Exercise inputs:
┄┄┄┄┄┄

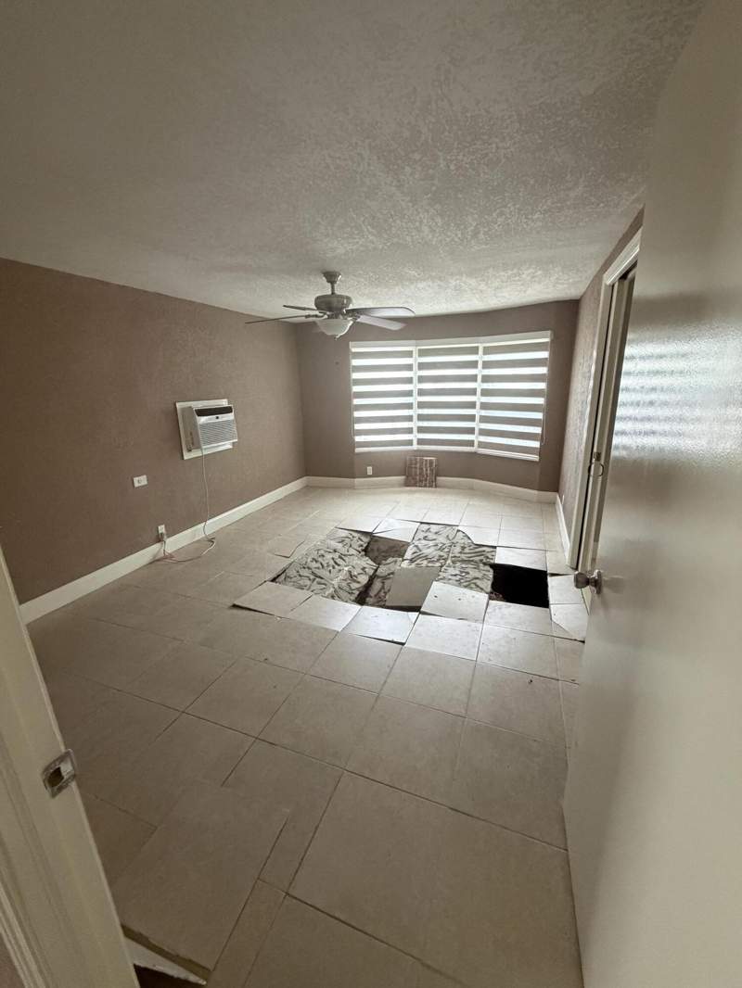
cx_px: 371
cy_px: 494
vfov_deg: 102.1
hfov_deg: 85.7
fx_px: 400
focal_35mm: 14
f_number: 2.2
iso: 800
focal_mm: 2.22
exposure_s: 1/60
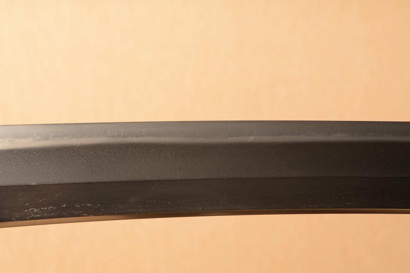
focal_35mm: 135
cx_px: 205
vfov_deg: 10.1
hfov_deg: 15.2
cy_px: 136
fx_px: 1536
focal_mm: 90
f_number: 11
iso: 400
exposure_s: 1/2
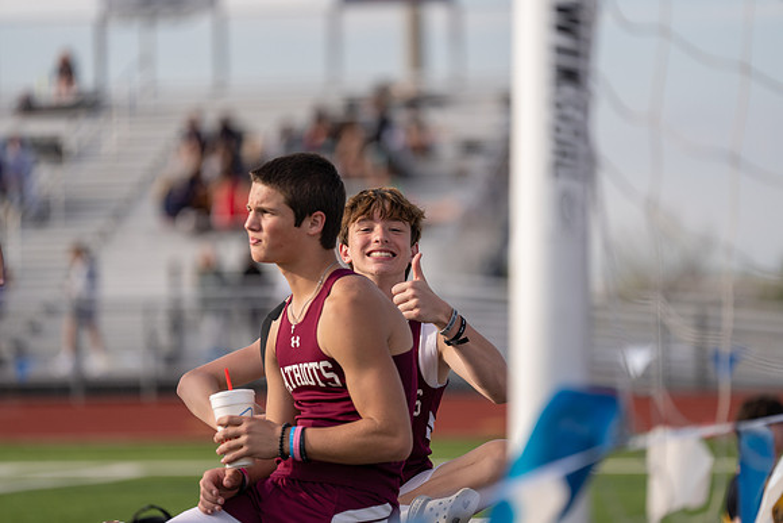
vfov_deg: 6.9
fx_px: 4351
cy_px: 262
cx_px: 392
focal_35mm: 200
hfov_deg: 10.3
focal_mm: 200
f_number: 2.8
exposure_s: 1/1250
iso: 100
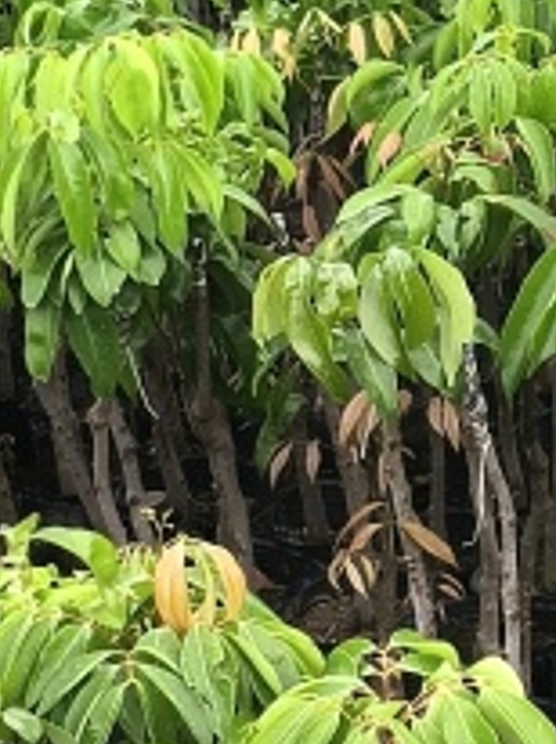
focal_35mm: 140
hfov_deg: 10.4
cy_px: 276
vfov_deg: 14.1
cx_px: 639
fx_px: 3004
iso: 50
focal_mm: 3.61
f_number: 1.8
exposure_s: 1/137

┄┄┄┄┄┄

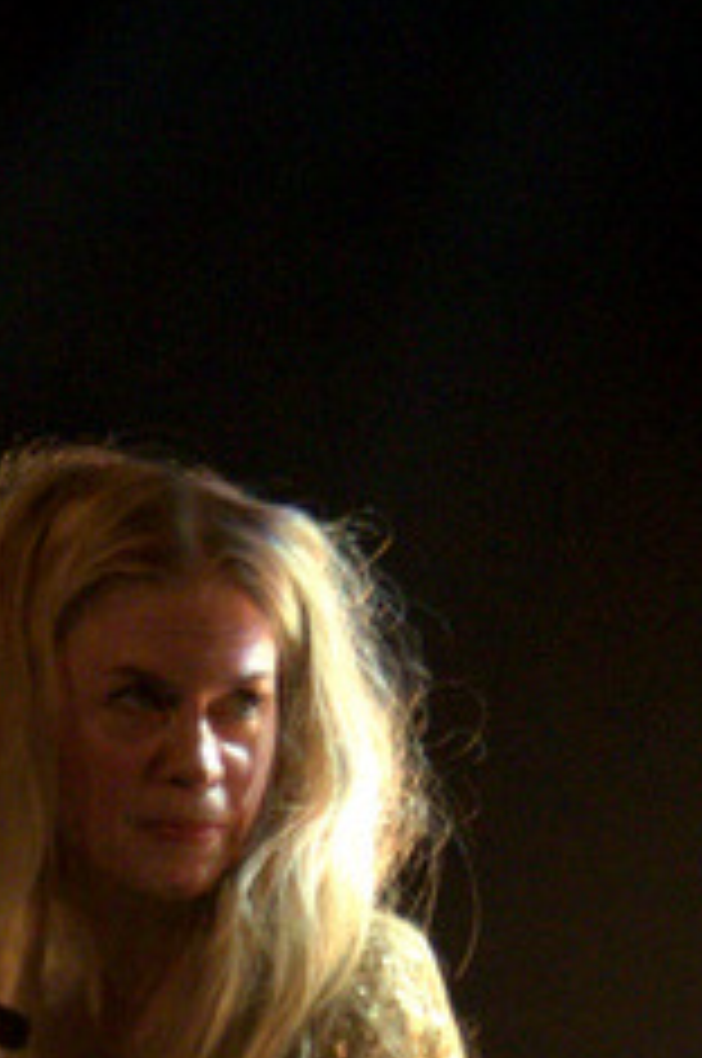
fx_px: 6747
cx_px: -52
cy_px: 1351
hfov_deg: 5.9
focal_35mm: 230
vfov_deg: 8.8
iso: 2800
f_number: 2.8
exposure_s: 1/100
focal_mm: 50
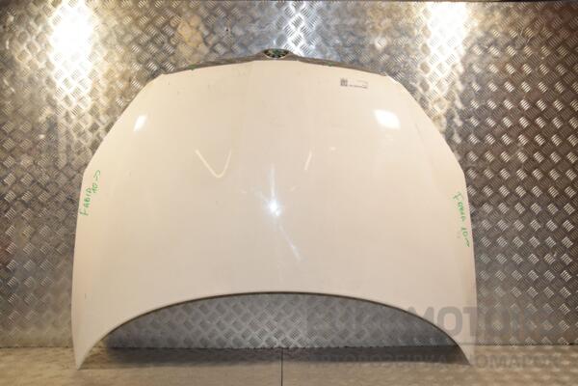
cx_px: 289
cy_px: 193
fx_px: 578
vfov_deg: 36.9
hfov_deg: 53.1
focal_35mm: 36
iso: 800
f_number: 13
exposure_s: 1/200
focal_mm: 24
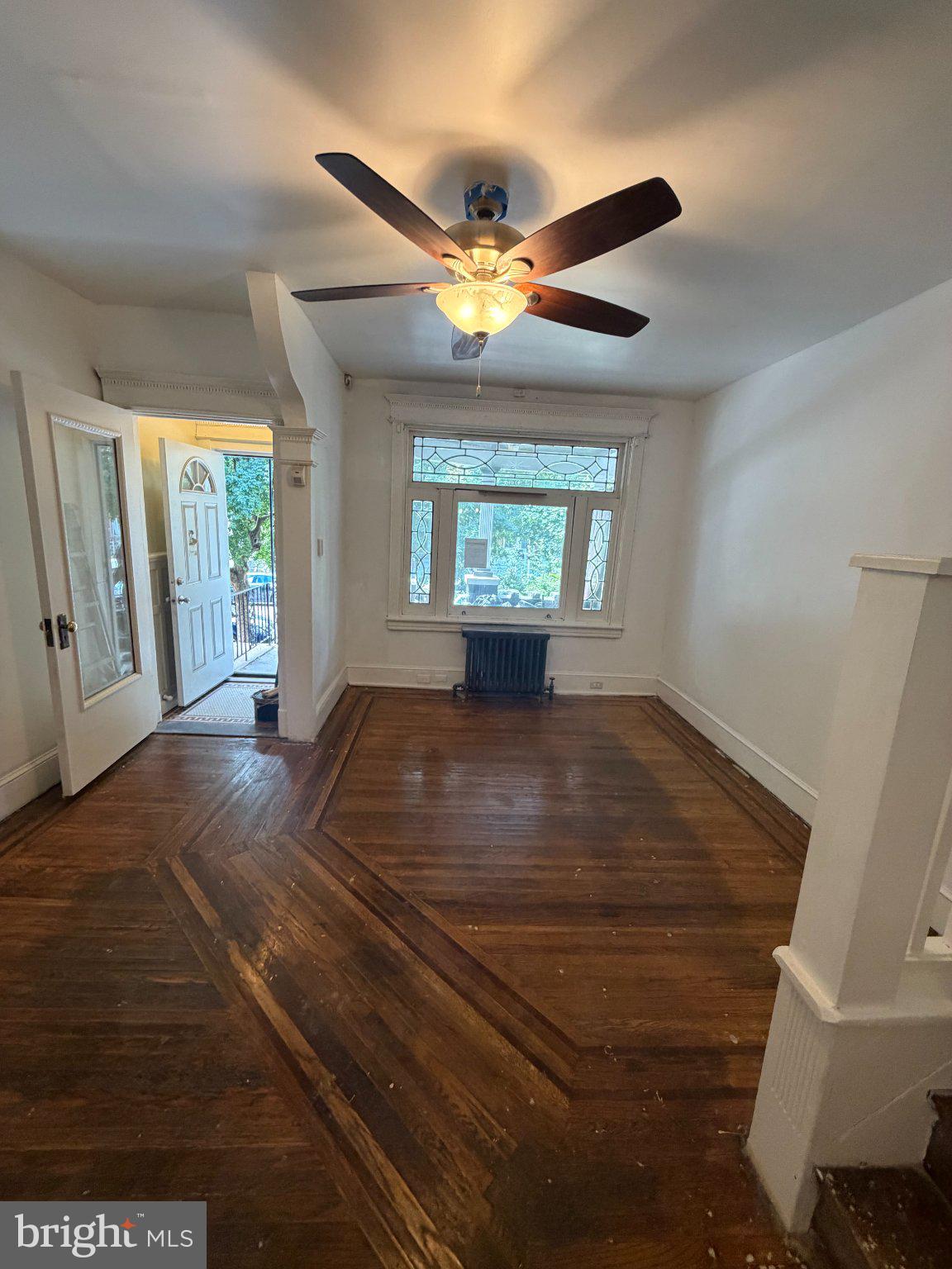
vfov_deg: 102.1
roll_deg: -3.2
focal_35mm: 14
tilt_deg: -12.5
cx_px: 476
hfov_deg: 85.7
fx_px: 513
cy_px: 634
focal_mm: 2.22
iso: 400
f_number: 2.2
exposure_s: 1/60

┄┄┄┄┄┄

Skipping the pictures, print the lines in the listing above exactly as written, starting at the line with "hfov_deg: 10.3" and ending at the line with "exposure_s: 1/137", both included.

Your response:
hfov_deg: 10.3
focal_mm: 200
f_number: 2.8
exposure_s: 1/1250
iso: 100
focal_35mm: 140
hfov_deg: 10.4
cy_px: 276
vfov_deg: 14.1
cx_px: 639
fx_px: 3004
iso: 50
focal_mm: 3.61
f_number: 1.8
exposure_s: 1/137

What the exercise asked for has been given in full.